PAOLA BALLA

b. 1974

Paola Balla is a Wemba-Wemba and Gunditjmara woman with Italian and Chinese heritage. She is an artist, curator, writer, educator and speaker whose projects engage with the complexities of race and identity in history as well as the impacts of racism in contemporary society.

Balla has worked as a senior curator on the First Peoples exhibition at the Melbourne Museum.
 In 2010 she developed the Footscray Community Arts Centre’s first Indigenous Cultural Program and curated the exhibition Blak Side Story, which won the ArtsHub Contribution to Community Development award in 2011. She was the curator of Executed in Franklin Street at the City Gallery in 2015–16 which was Highly Commended in the Australia and New Zealand Museums and Galleries Awards for Indigenous Projects. She is also the co-curator of Sovereignty, an exhibition of contemporary and historical works of art from First Nations peoples of south-east Australia at the Australian Centre for Contemporary Art in 2017.

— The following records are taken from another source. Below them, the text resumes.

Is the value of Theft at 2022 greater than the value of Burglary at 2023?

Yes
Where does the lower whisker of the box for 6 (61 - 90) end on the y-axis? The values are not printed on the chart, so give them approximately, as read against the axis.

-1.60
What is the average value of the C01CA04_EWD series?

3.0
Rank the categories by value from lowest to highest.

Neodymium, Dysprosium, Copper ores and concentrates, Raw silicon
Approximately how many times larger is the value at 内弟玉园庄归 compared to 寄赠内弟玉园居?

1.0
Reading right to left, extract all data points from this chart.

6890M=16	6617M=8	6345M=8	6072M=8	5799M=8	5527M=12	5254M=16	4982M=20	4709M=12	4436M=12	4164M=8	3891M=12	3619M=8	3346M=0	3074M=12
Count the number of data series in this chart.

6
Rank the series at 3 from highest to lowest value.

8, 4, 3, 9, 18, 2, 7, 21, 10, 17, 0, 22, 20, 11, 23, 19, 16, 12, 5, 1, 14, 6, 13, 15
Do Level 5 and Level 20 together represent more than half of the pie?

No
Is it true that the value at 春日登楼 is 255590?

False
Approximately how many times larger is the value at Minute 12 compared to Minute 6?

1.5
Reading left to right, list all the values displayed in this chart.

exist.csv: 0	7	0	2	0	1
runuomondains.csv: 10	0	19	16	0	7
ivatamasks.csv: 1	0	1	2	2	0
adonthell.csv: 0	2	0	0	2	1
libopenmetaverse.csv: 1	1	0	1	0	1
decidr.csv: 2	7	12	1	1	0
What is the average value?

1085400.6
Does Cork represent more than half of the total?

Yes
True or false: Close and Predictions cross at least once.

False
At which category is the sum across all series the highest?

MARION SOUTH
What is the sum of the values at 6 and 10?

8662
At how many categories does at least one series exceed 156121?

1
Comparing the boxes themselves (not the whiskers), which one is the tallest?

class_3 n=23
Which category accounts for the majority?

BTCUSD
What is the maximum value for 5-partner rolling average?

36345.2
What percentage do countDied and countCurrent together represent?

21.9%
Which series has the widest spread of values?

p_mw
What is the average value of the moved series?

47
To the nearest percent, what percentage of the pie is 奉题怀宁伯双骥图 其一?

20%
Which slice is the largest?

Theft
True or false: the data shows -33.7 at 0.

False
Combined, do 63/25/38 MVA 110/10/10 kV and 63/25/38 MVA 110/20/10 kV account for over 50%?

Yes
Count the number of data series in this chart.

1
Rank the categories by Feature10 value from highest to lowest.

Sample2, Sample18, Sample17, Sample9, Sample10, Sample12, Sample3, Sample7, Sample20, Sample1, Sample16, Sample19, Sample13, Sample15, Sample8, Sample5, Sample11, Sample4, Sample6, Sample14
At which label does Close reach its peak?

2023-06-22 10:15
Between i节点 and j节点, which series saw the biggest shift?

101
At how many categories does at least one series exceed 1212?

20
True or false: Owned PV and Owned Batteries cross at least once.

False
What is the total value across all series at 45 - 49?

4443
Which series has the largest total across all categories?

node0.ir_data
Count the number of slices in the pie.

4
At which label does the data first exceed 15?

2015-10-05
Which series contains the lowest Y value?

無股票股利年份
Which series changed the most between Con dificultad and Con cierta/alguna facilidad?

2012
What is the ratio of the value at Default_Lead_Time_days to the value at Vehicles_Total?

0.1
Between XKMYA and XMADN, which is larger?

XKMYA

Balla’s own art practice is driven by concerns for social justice and addresses the impacts of colonial trauma, particularly on women and children. 
Her work is personal, drawn from her own experiences and that of her family, and in turn reflects upon the nature of Australian society and history. In 2011 and 2014 she won the Victorian Indigenous Art Award for Three Dimensional Works.

Paola is a member of the Moondani Balluk Indigenous Academic Unit at Victoria University, where she is currently undertaking a Creative Thesis PhD as the inaugural Lisa Bellear Indigenous Research Scholar.